На поляне воцарилась полная тишина, только потрескивали дрова в костре. А Маринка, подняв к небу руки и запрокинув голову, начала быстро кружиться в своем развевающемся легком платье сначала вокруг себя, потом и вокруг костра. Казалось, ее гибкое тело лижут жадные огненные языки — так близко была она к пламени, почти соприкасалась с ним. Из ее высоко поднятой прически одна за другой вылетели шпильки, темные волосы упали на спину и грудь, накрыли лицо темной волной.
— Слушайте все! Я разрываю путы, которые связывали нас! Я больше не желаю этого, не желаю!
Голос ее летел вместе с искрами прямо к ночному небу, а Маринка все кружилась и кружилась вокруг костра, все ускоряя и ускоряя темп, пока не упала наконец лицом в землю.
Тут оцепенение одноклассников как рукой сняло, ребята бросились к Маринке с разных сторон, Борька бережно поднял ее на руки и отнес к реке и там плескал ей в лицо холодную воду, пока она не пришла в себя.
— Ну что же ты делаешь, Маринка! — Даже непробиваемая с некоторых пор Ольга Маслова вытирала слезы. — Нельзя же так убиваться! Да вы хоть пиджак ей подстелите, замерзнет же!
— Волосы-то все на концах обгорели… И платье…
Кто-то из юношей снял пиджак, на него уложили Маринку. Самым последним к лежащей на берегу Маринке как-то боком, смущаясь, подошел Димка.
— Ну ты-то хоть убрался бы! Правда, баран! — прошипел Борька. — Одни неприятности от тебя вечно.
Димка втянул голову в плечи, медленно повернулся и зашагал в сторону города. Посрамленная Марина Войтенко незаметно ушла еще раньше него, как только Смирнова упала после своего безумного танца.
Остаток вечера прошел в молчании. Маринку насильно напоили разогретым в котелке вином, потом какое-то время все просто молча сидели у костра. Впечатление, которое ее выходка произвела на ребят, было чересчур сильным, чтобы продолжать веселиться или даже просто говорить о чем-то другом. Вечер оказался безнадежно испорчен. Маринку бил озноб, она в изнеможении куталась в чей-то пиджак и уже понимала, что заболевает.
— Вот и распрощались с прежней жизнью… Безжалостно! — грустно протянул кто-то.
— Все прощания такие, наверно…
Ближе к полуночи печально разошлись. Едва живую Маринку довел до дома Борька.

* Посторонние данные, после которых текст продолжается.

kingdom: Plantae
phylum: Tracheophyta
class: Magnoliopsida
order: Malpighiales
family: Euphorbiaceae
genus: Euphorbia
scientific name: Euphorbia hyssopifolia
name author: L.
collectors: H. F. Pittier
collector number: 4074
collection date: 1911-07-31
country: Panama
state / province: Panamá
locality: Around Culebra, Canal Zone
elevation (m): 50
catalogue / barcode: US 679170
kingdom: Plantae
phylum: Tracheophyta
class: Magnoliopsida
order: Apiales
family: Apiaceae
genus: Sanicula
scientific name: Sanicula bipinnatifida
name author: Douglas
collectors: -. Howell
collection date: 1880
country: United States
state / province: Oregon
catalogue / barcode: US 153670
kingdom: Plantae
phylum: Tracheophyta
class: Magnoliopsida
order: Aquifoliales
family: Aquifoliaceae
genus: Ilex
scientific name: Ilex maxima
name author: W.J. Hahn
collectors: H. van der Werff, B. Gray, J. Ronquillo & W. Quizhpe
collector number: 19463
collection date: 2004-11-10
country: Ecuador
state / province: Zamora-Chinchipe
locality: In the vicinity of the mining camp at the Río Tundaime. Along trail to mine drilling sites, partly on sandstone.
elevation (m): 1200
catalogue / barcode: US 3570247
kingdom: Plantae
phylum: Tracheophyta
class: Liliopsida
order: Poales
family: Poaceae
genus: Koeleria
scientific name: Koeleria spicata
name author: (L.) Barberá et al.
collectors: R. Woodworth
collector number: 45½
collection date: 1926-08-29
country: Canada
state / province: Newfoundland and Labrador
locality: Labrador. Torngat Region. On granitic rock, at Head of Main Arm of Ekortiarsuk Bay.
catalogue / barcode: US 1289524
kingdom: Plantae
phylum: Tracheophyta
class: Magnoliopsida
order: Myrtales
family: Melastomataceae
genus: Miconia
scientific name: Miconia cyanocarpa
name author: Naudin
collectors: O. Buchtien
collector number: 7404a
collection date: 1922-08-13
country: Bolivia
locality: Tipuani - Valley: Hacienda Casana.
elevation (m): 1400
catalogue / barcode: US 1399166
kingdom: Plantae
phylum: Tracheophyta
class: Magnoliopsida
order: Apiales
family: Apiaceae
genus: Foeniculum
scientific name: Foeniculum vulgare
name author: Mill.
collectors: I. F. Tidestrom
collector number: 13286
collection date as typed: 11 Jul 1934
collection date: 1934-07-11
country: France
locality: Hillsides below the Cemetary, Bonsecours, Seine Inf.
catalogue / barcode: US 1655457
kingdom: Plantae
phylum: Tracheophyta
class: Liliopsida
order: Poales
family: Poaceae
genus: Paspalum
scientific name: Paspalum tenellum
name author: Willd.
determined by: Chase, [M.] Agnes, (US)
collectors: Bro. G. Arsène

— А знаешь, ведь Ольга тогда действительно была беременная, — одними губами сказал он, когда они стояли в подъезде. — А они ее заставили сделать аборт — родители и директриса. Я не хотел этого… Мои родители тоже не хотели. Я тогда думал, что люблю ее!
Маринка тихо вздохнула и обняла Борьку. Она почти не удивилась — просто приняла все как есть.
— Вот видишь… А я ведь ей поверила тогда…
— И всех убедила! Это ты мне помогла тогда, помнишь, когда все издевались… Я этого никогда не забуду. И Ольга тоже… Хотя она не скажет, наверно. Но я знаю…
— Я пойду. Холодно очень… — Маринка зябко передернула плечами. Она уже ясно чувствовала начинающуюся простуду.
— Да-да, конечно! — засуетился Борька. — Ты это, не переживай из-за Соловьева. Мне, ей-богу, морду ему за тебя набить хочется!
— Не стоит. Пусть живет как знает…
— Он недостоин тебя. Он слюнтяй!
Маринка вернула ему пиджак и стала медленно подниматься по лестнице. Борька стоял и смотрел, как она идет.